Transcribe the following entries letter for letter, without the pictures.

● ● ● ● ● ● ●

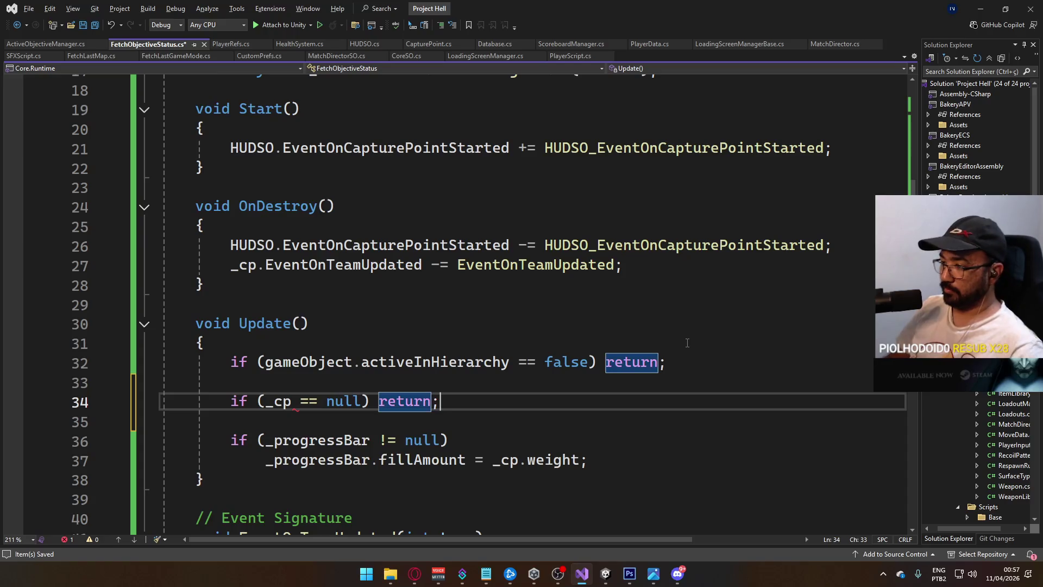
{"action": "key", "text": "ctrl+s"}
{"action": "key", "text": "alt+Tab"}
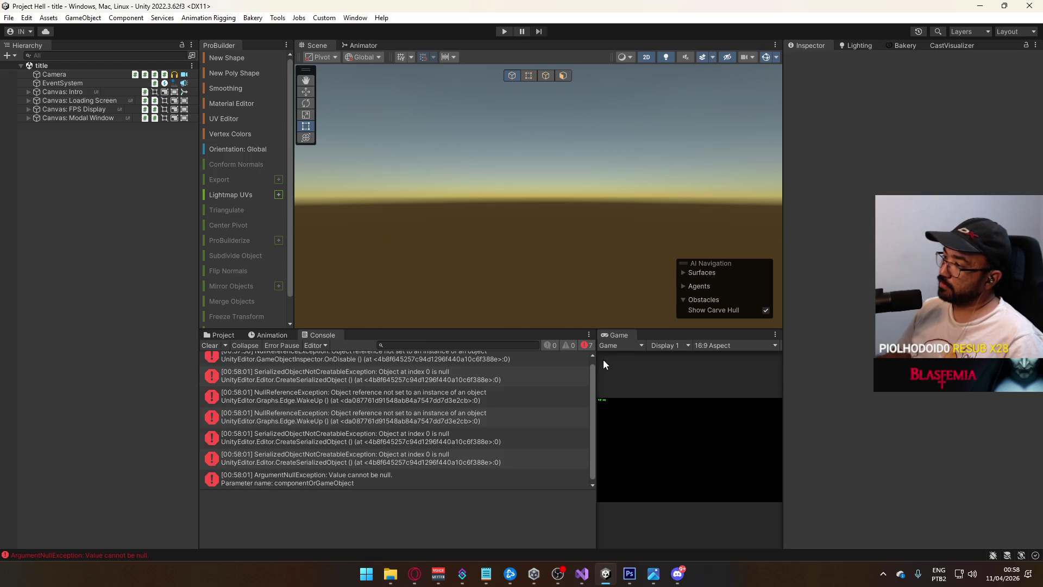
Clear the console, widen the Game view, and start a new hosted match in play mode.
{"action": "left_click", "coordinate": [209, 346]}
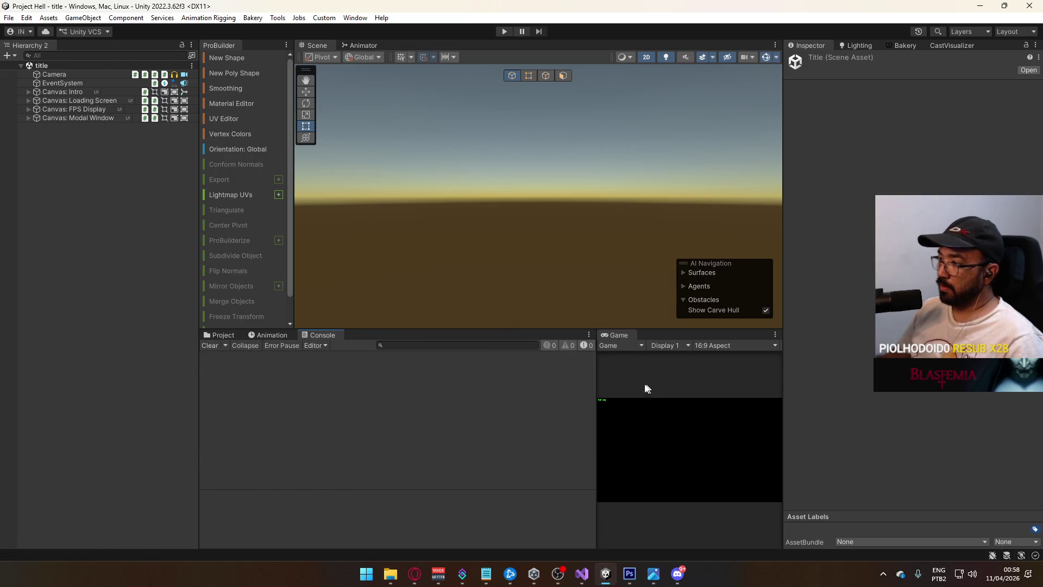
{"action": "left_click_drag", "start_coordinate": [597, 372], "coordinate": [444, 382]}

● ● ● ● ● ● ●

Response area:
{"action": "key", "text": "ctrl+s"}
{"action": "key", "text": "alt+Tab"}
Clear the console, widen the Game view, and start a new hosted match in play mode.
{"action": "left_click", "coordinate": [209, 346]}
{"action": "left_click_drag", "start_coordinate": [597, 372], "coordinate": [444, 382]}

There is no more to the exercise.